Friday, August 04, 2006

Hurricane Stew: YouTube


As one who makes TV by day and scribbles on the internet by night, you'd think I'd be a natural born 'vlogger'. But like the dairy farmer who's lactose intolerant, there is but so much video I can stomach. (These days, I'd much rather milk the written word than wrangle more moving images.) That's where my buddy Weaver comes in, a self-admitted footage junkie who'd gladly tattoo TV test patterns to the inside of his eyelids if he could only figure out how. To hear Weave tell it, a revolution is at hand and if we don't start posting things to youtube, we'll be about as cutting edge as that Fleetwood Mac 8-track you can't seem to let go of. So look for the occasional vlog to pop op on Viewfinder BLUES in the coming weeks, provided I can find subject matter that trips my trigger enough to aim and edit on my off time. Until then, enjoy our inaugural youtube clip - that celebrated camera-baptism I've written so much about in the past. Come on, let's get viral...

Thursday, August 03, 2006

Gatekeepers of the Fourth Estate

The bright lights and big egos of my first television station held me entranced for much of my twenties.
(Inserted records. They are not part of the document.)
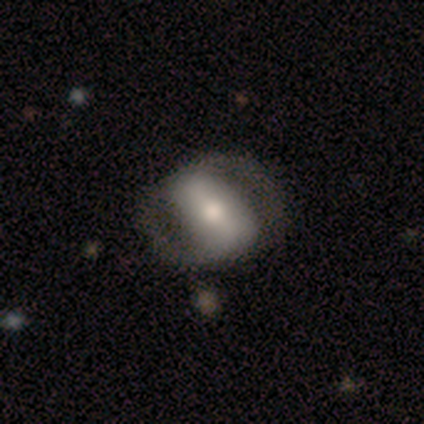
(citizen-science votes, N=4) featured or disk 75%, star or artifact 25%, smooth 0%. Down the decision tree: edge-on disk — no (100%); bar — strong (100%); spiral arms — yes (100%); spiral arm count — 2 (100%); spiral winding — tight (33%, tied with medium and loose); bulge size — dominant (33%, tied with moderate and small); merging — none (100%).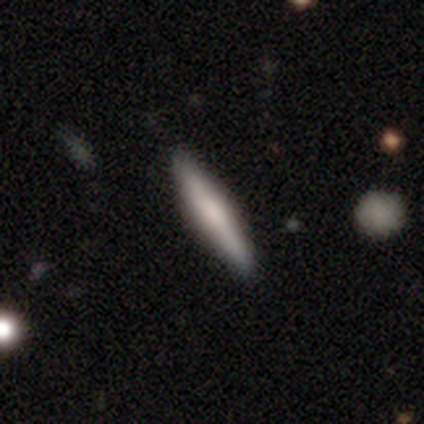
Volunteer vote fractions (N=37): Smooth or featured? smooth (57%)
How rounded? cigar-shaped (76%)
Merging? none (78%)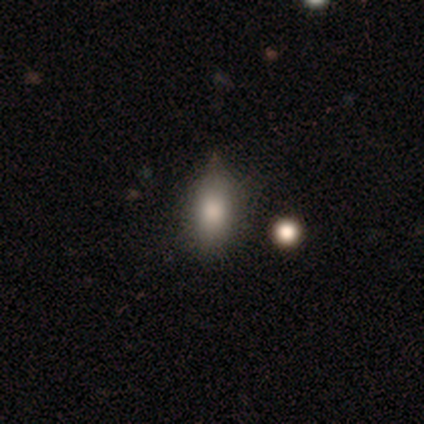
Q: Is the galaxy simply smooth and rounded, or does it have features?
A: smooth — 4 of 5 (80%).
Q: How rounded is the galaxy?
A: in between — 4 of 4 (100%).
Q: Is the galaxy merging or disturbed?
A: none — 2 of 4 (50%, tied with minor disturbance).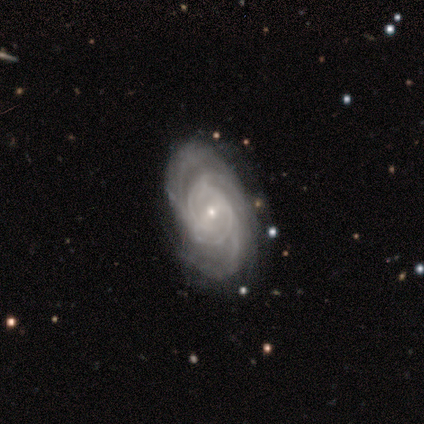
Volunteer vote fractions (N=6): A featured or disk galaxy (83%) with no bar (60%), 2 (50%) tight (75%) spiral arms (80%) and a small central bulge (100%). Merging: none (83%).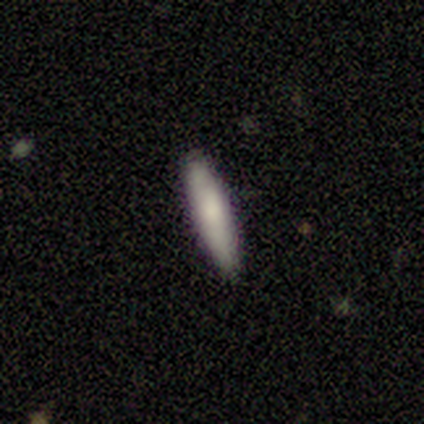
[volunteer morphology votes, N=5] Smooth or featured? smooth (80%)
How rounded? cigar-shaped (75%)
Merging? none (60%)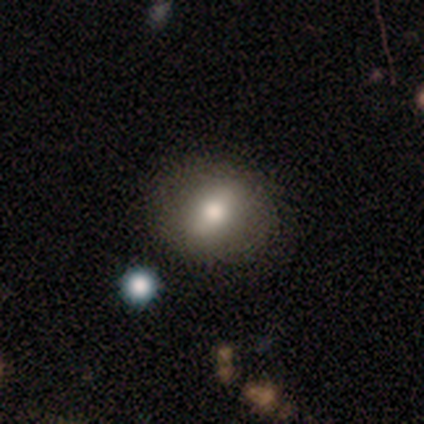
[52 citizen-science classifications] Morphology: type=smooth (67%); roundness=round (54%); merging=none (93%).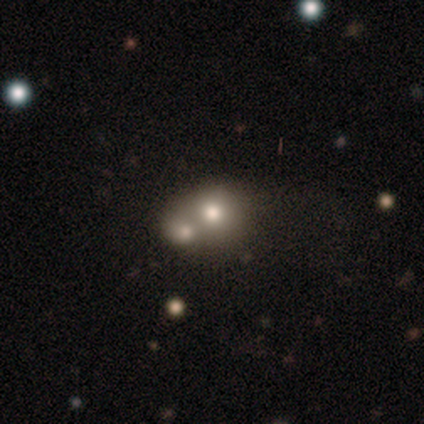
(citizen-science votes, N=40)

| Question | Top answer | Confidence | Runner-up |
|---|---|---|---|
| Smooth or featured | smooth | 55% | featured or disk (25%) |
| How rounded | round | 77% | in between (18%) |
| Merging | merger | 66% | none (16%) |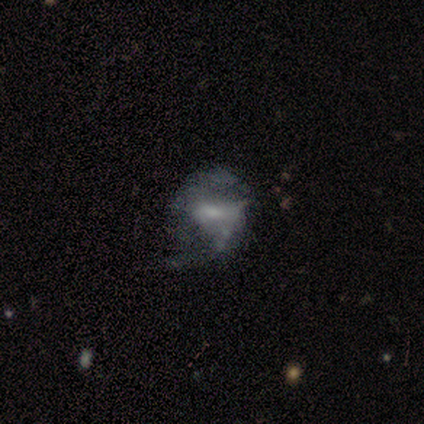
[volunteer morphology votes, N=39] A featured or disk galaxy (77%) with a weak bar (50%), 2 (89%) medium (50%) spiral arms (60%) and a small central bulge (43%).

Vote fractions:
- Smooth or featured? featured or disk: 77% / smooth: 18% / star or artifact: 5%
- Edge-on disk? no: 100% / yes: 0%
- Bar? weak: 50% / no: 30% / strong: 20%
- Spiral arms? yes: 60% / no: 40%
- Spiral winding? medium: 50% / loose: 39% / tight: 11%
- Spiral arm count? 2: 89% / can't tell: 11% / 1: 0% / 3: 0% / 4: 0% / more than 4: 0%
- Bulge size? small: 43% / moderate: 27% / none: 20% / large: 10% / dominant: 0%
- Merging? major disturbance: 35% / none: 30% / minor disturbance: 11% / merger: 0%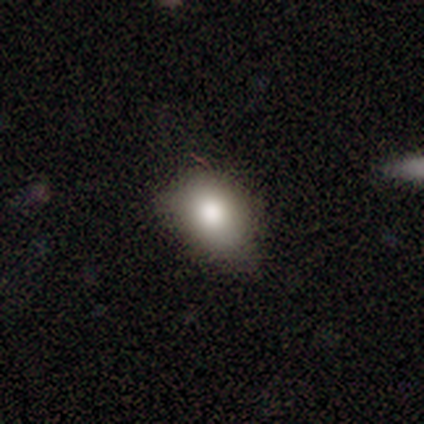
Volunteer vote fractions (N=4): smooth-or-featured: smooth: 100% | featured or disk: 0% | star or artifact: 0%
  how-rounded: in between: 100% | round: 0% | cigar-shaped: 0%
  merging: none: 50% (tied) | minor disturbance: 50% (tied) | major disturbance: 0% | merger: 0%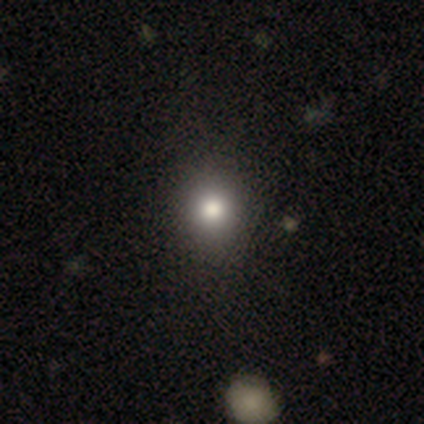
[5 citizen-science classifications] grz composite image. It shows a smooth galaxy with no disk features (80%) that is round (100%). Merging: none (100%).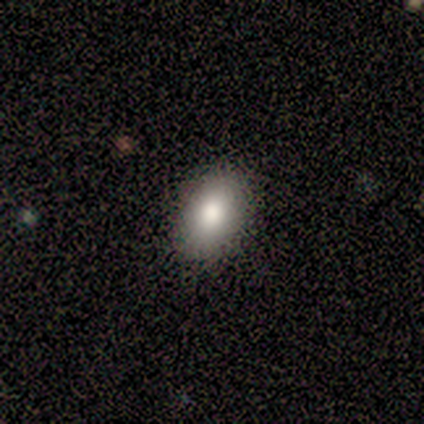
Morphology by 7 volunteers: smooth 86%, star or artifact 14%, featured or disk 0%. Down the decision tree: how rounded — in between (83%); merging — none (83%).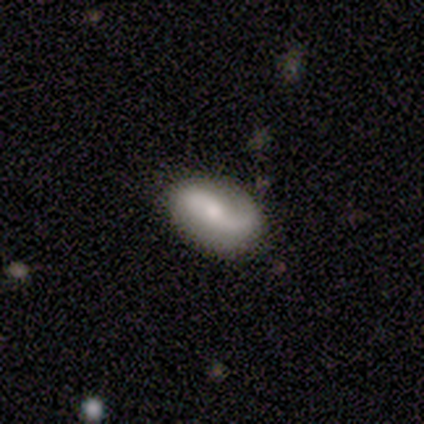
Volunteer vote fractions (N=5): Q: Smooth or featured?
A: smooth (60%); runner-up: featured or disk (40%)
Q: How rounded?
A: in between (100%)
Q: Merging?
A: none (80%); runner-up: major disturbance (20%)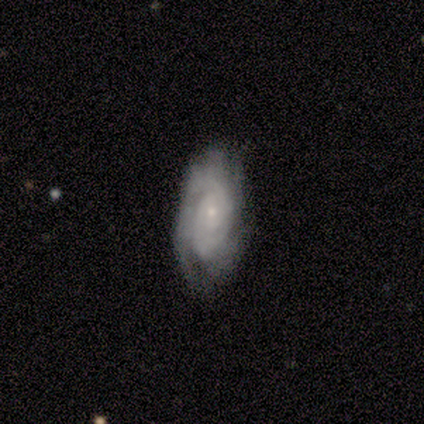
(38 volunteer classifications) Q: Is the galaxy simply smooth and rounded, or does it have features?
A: featured or disk — 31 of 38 (82%).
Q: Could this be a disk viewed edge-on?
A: no — 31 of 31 (100%).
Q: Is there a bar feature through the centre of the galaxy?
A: no — 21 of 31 (68%).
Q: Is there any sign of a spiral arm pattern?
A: yes — 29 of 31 (94%).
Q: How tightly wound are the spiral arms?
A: tight — 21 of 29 (72%).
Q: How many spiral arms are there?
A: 2 — 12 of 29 (41%).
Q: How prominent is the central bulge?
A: small — 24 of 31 (77%).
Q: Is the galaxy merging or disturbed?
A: none — 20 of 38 (53%).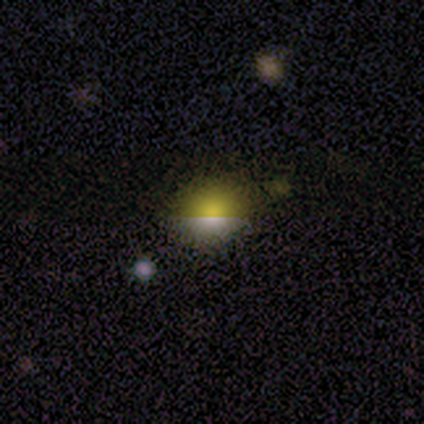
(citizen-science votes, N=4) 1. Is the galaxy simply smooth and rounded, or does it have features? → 75% smooth, 25% star or artifact, 0% featured or disk.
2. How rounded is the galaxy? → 100% round, 0% in between, 0% cigar-shaped.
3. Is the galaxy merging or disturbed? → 67% none, 33% minor disturbance, 0% major disturbance, 0% merger.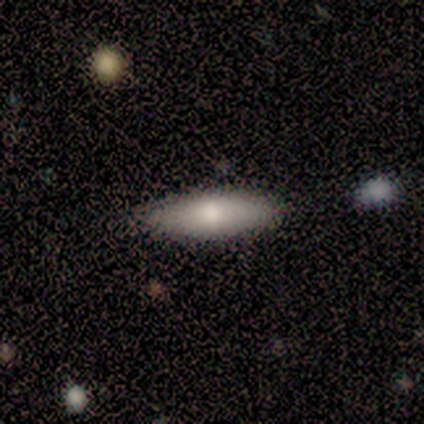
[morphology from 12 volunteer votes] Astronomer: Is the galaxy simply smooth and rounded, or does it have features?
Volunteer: smooth — 75%.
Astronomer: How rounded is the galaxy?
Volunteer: cigar-shaped — 78%.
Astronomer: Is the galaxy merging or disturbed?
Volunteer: none — 82%.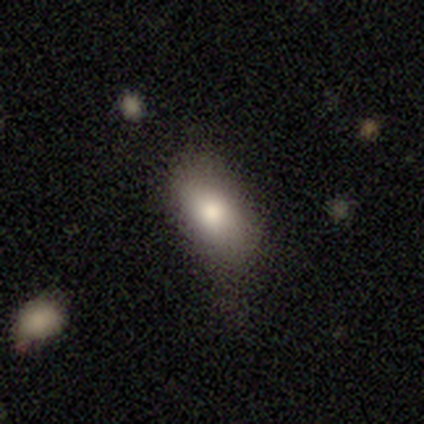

Back then, the anchors were prophets, the local newspaper scripture and police scanners burped the voice of God. How incredibly important it all seemed. As I aged however, my appetite for the artifice of modern day broadcasting waned considerably. Sure, I’ll always love the visceral thrill of combining sights, sound and words to tell stories big and small. But the canned banter, the infatuation with feigned urgency, the whole crime and grime paradigm…those newscast facets I can live without. Which is why I’m so excited about what the internet. Far more than a confusing series of tubes, Al Gore’s greatest invention has the power to save TV news, by forcing its myopic practitioners to reinvent it. Hear me out...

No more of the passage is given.